Comments:
Given human researchers of constant speed, computing speeds double every 18 months.
Human researchers, using top-of-the-line computers as assistants. I get the impression this matters more for chip design than litho-tool design, but it definitely helps for those too.
Humans have around four times the brain volume of chimpanzees, but the difference between us is probably mostly software algorithms.
Is 'software algorithms' the right phrase? I'd characterize the improvements more as firmware or hardware improvements. [edit] Later you use the phrase "cognitive algorithms," which I'm much happier with.
A more concrete example you can use to replace the handwaving: one of the big programming productivity boosters is a second monitor, which seems directly related to low human working memory. It's easy to imagine minds with superior working memory able to handle much more complicated models and tasks. (We indeed seem to see this diversity among humans.)
In particular, your later arguments on serial causal depth seem like they would benefit from explicitly considering working memory as well as speed.
Any lab that shuts down overnight so its researchers can sleep must be limited by serial cause and effect in researcher brains more than serial cause and effect in instruments- researchers who could work without sleep would correspondingly speed up the lab.
I don't know about you, but I do research in my sleep, and my lab never shuts off our computers because we often have optimization processes running overnight (on every computer in the lab).
It is the case that most of the cycle time in research is mostly due to the human researchers rather than the computer speed (each month on average there might be about a week that's code-limited rather than human-limited), but this example as you present it is unconvincing.
Given human researchers of constant speed, computing speeds double every 18 months.
Human researchers, using top-of-the-line computers as assistants.
Indeed. For me, that was the most glaring conceptual problem. That and attempting to predict the course of evolution with minimal reference to evolutionary theory. There is a literature on how cultural systems evolve. For a specific instance see this:
...The third tipping point was the appearance of technology capable of accumulating and manipulating vast amounts of information outside humans, thus remo
Summary: Intelligence Explosion Microeconomics (pdf) is 40,000 words taking some initial steps toward tackling the key quantitative issue in the intelligence explosion, "reinvestable returns on cognitive investments": what kind of returns can you get from an investment in cognition, can you reinvest it to make yourself even smarter, and does this process die out or blow up? This can be thought of as the compact and hopefully more coherent successor to the AI Foom Debate of a few years back.
(Sample idea you haven't heard before: The increase in hominid brain size over evolutionary time should be interpreted as evidence about increasing marginal fitness returns on brain size, presumably due to improved brain wiring algorithms; not as direct evidence about an intelligence scaling factor from brain size.)

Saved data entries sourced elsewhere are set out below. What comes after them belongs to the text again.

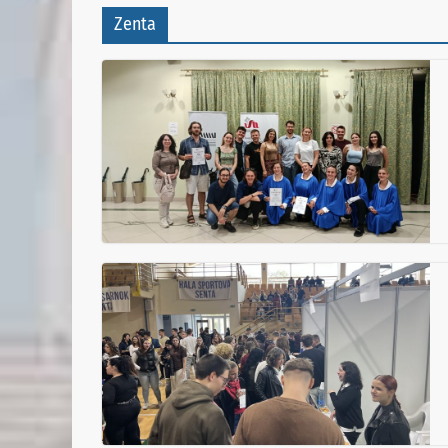
Zenta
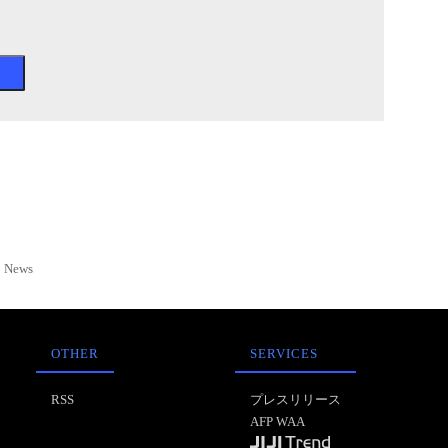
News
OTHER
SERVICES
RSS
プレスリリース
AFP WAA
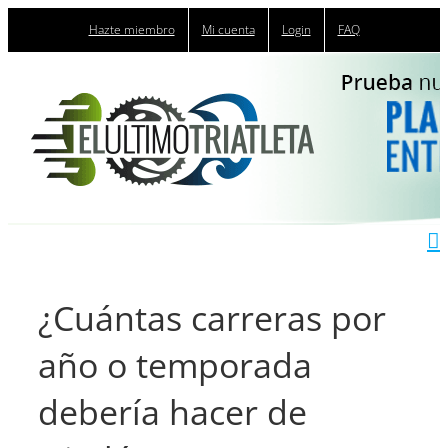
Saltar
Hazte miembro
Mi cuenta
Login
FAQ
al
contenido
¿Cuántas carreras por
año o temporada
debería hacer de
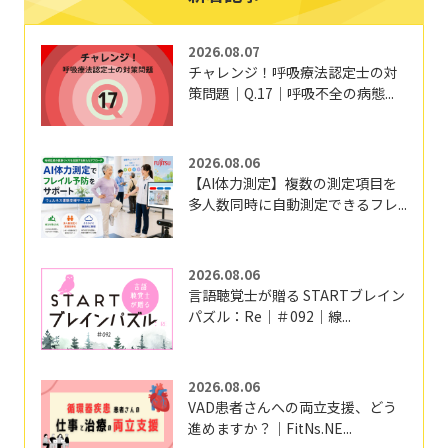
2026.08.07
チャレンジ！呼吸療法認定士の対
策問題｜Q.17｜呼吸不全の病態...
2026.08.06
【AI体力測定】複数の測定項目を
多人数同時に自動測定できるフレ...
2026.08.06
言語聴覚士が贈る STARTブレイン
パズル：Re｜＃092｜線...
2026.08.06
VAD患者さんへの両立支援、どう
進めますか？｜FitNs.NE...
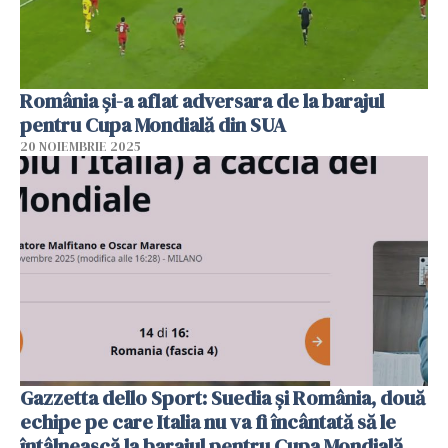
România și-a aflat adversara de la barajul
pentru Cupa Mondială din SUA
20 NOIEMBRIE 2025
Gazzetta dello Sport: Suedia şi România, două
echipe pe care Italia nu va fi încântată să le
întâlnească la barajul pentru Cupa Mondială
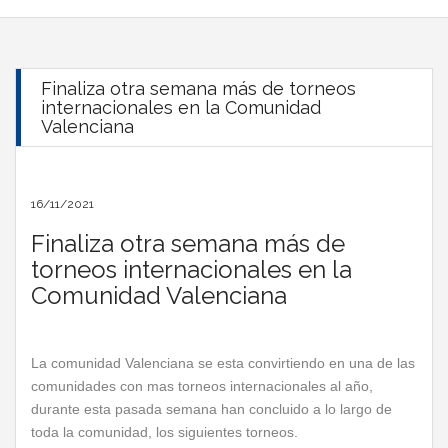
Finaliza otra semana más de torneos
internacionales en la Comunidad
Valenciana
16/11/2021
Finaliza otra semana más de
torneos internacionales en la
Comunidad Valenciana
La comunidad Valenciana se esta convirtiendo en una de las
comunidades con mas torneos internacionales al año,
durante esta pasada semana han concluido a lo largo de
toda la comunidad, los siguientes torneos.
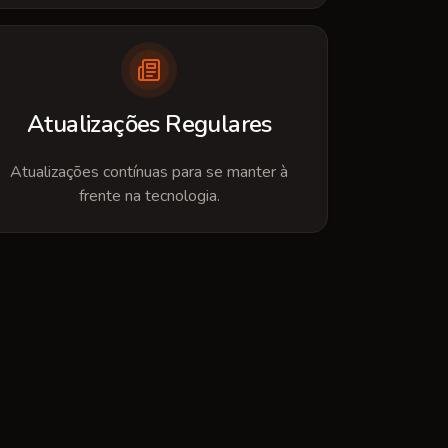
Atualizações Regulares
Atualizações contínuas para se manter à
frente na tecnologia.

I hope that the open problems posed therein inspire further work by economists or economically literate modelers, interested specifically in the intelligence explosion qua cognitive intelligence rather than non-cognitive 'technological acceleration'. MIRI has an intended-to-be-small-and-technical mailing list for such discussion. In case it's not clear from context, I (Yudkowsky) am the author of the paper.
Abstract:
The dedicated mailing list will be small and restricted to technical discussants.
This topic was originally intended to be a sequence in Open Problems in Friendly AI, but further work produced something compacted beyond where it could be easily broken up into subposts.
Outline of contents:
1: Introduces the basic questions and the key quantitative issue of sustained reinvestable returns on cognitive investments.
2: Discusses the basic language for talking about the intelligence explosion, and argues that we should pursue this project by looking for underlying microfoundations, not by pursuing analogies to allegedly similar historical events.
3: Goes into detail on what I see as the main arguments for a fast intelligence explosion, constituting the bulk of the paper with the following subsections:
4: A tentative methodology for formalizing theories of the intelligence explosion - a project of formalizing possible microfoundations and explicitly stating their alleged relation to historical experience, such that some possibilities can allegedly be falsified.
5: Which open sub-questions seem both high-value and possibly answerable.
6: Formally poses the Open Problem and mentions what it would take for MIRI itself to directly fund further work in this field.